Judgment Day: How Historical Leaders Can Inform Everyone’s Everyday Decisions

Sir Winston Churchill’s May 1940 argument to his War Cabinet to reject Adolf Hitler’s entreaty to discuss brokering a peace deal is illustrative of sound decision-making that can benefit anyone, explained Larry Arnn, Ph.D., Hillsdale College president.
“Our choices will get better if we know stories like that,” he said.
Speaking at the Oct. 27 Fridays at Findlay executive speaker breakfast hosted by the University of Findlay, the Churchill expert’s discussion about leadership focused on valuable lessons imparted by such “geniuses” whose philosophical tenets, reinforced through politics, shaped the world and can serve as models for our everyday lives.

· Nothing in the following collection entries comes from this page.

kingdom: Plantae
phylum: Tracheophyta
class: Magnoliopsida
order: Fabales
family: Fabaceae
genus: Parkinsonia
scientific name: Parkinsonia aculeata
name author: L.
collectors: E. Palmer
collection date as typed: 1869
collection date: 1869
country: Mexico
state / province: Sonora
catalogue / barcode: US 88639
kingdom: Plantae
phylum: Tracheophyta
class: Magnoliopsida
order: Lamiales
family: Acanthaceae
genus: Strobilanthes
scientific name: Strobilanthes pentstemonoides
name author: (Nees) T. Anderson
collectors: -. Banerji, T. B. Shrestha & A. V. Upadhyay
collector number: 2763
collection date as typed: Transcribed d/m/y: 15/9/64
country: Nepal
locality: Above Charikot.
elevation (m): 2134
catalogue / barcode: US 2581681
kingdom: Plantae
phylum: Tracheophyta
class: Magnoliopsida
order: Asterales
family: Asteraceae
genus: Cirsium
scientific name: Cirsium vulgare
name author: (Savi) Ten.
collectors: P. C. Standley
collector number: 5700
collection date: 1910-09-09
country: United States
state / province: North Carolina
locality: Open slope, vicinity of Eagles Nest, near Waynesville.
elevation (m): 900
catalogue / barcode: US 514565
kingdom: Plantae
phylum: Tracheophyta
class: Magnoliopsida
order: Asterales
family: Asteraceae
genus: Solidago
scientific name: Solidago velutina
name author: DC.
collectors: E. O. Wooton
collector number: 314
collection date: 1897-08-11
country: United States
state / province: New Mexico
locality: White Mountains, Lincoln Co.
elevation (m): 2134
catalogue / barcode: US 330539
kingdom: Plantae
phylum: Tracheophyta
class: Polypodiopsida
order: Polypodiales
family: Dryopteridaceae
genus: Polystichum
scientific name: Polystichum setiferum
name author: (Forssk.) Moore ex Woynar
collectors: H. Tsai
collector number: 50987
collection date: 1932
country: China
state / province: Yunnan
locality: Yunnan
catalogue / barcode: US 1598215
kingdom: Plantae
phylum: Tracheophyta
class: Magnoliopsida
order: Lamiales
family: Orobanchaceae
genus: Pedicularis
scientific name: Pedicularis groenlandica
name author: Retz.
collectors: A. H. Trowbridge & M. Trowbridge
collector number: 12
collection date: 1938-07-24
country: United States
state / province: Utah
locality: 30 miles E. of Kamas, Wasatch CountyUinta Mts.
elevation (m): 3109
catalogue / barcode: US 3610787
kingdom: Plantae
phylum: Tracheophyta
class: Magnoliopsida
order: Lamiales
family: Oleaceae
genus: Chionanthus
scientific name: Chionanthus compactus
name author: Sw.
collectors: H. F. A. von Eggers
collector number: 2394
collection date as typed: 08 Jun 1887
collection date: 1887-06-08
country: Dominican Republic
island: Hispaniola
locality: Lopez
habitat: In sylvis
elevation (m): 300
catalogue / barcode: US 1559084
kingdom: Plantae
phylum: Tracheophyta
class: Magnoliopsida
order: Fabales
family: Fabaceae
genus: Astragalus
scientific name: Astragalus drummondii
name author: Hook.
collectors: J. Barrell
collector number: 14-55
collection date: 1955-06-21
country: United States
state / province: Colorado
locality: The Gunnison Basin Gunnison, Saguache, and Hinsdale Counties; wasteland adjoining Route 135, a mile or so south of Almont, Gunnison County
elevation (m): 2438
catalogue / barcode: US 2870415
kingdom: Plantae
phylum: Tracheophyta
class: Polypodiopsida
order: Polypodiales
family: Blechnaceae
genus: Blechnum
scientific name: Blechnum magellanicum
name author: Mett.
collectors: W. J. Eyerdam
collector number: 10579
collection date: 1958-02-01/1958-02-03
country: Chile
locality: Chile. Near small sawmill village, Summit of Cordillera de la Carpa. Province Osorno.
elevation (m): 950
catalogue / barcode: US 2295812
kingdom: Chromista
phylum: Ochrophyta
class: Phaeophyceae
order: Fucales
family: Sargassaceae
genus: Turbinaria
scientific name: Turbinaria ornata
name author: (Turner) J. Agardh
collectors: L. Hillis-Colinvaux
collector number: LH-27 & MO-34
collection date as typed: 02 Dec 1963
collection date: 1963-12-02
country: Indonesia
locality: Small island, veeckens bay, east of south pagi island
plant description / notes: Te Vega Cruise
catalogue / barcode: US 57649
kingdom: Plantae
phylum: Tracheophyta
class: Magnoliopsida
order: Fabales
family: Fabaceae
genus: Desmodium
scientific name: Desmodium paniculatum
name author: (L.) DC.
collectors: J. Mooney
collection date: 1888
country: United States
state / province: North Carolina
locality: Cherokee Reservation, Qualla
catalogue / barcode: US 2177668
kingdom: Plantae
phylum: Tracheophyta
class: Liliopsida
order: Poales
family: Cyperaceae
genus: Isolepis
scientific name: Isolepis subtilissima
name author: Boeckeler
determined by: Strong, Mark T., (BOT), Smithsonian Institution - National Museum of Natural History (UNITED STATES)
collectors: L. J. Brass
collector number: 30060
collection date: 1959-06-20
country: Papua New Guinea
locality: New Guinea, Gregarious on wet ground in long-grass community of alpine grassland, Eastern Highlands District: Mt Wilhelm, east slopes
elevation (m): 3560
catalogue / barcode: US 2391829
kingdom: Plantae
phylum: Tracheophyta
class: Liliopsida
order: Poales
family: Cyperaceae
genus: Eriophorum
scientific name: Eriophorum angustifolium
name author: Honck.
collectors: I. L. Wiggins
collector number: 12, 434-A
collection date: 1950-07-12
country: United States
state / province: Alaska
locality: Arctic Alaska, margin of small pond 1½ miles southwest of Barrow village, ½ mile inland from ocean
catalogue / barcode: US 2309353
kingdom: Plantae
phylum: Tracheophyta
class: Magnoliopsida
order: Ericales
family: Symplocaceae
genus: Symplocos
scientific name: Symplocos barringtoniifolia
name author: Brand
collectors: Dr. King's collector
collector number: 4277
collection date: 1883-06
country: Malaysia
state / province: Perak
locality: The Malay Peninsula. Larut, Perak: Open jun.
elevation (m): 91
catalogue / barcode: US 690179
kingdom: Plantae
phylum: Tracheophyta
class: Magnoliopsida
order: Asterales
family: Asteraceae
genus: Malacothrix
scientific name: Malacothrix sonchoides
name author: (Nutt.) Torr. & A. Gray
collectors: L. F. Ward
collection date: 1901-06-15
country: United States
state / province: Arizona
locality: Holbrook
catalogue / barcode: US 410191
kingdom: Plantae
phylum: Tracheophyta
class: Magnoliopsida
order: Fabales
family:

Click here to view Arnn’s entire lecture.
Arnn, who also teaches college courses on Aristotle and the U.S. Constitution, pointed out that difficult decisions, made daily, are influenced by knowledge and an “inner voice.” Aristotle, he said, maintained we all “long for the good, and the highest form of good is the beautiful.” Contemplating both the means and the ends, and weighing our own desires, in relation to their affect on others, is beneficial, he said.
“Pericles was a paragon of choosing. And why was he? Aristotle says that the hardest choices, the choices of life and death that involve millions of people, are made in politics,” and that situational factors, particularly the details, play a large role, Arnn noted. “Is it wrong to steal? Is it wrong to steal bread if your children are starving? Is it wrong to kill? Is it wrong to kill Hitler?”
Churchill, perhaps best known for his bold decisions and courage during World War II, “was afraid of war,” Arnn said. The statesman characterized it as unnecessary, and foresaw the dangers of technology in the form of more efficient lethal weapons that have the ability to destroy humanity, he continued.
“In an essay titled ‘Shall We All Commit Suicide’ in 1925 Churchill writes: ‘Mankind has never been in this position before. Without improving appreciably in virtue or enjoying wiser guidance, he has got into his hands at last the means of his own destruction. Death stands waiting at attention, silent and expectant, waiting for a single word from a frail being so long his servant, now for once his master,’” Arnn recited.
Yet despite his fear, Churchill argued to continue Britain’s involvement in the war, given the humanitarian toll it was exacting, and his prescient views about eventual United States involvement that he predicted would turn the tide.
“We make a living by what we get. We make a life by what we give,” Churchill is known to have said.
“In the lives of the great statesman, you can see they exhibited these characteristics,” Arnn said. “Genius is a transcendent ability. One way to get it (choices) right is to study the people who have.”